• _WHAT THE EXERCISE ASKS_: Once you find the line containing "focal_mm: 33" in the data below, copy it and each following line exactly, up to and including the line containing "f_number: 2.8", and nothing else.

• _EXERCISE INPUTS_:
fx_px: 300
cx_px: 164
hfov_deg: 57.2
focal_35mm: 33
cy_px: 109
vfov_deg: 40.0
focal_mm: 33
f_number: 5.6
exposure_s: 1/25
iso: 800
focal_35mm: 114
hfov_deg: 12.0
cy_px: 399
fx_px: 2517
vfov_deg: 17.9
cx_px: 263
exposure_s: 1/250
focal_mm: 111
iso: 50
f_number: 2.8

--

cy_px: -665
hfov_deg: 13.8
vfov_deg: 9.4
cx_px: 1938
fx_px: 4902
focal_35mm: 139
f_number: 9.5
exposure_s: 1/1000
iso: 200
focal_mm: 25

• _SOLUTION FOR THIS EXERCISE_:
focal_mm: 33
f_number: 5.6
exposure_s: 1/25
iso: 800
focal_35mm: 114
hfov_deg: 12.0
cy_px: 399
fx_px: 2517
vfov_deg: 17.9
cx_px: 263
exposure_s: 1/250
focal_mm: 111
iso: 50
f_number: 2.8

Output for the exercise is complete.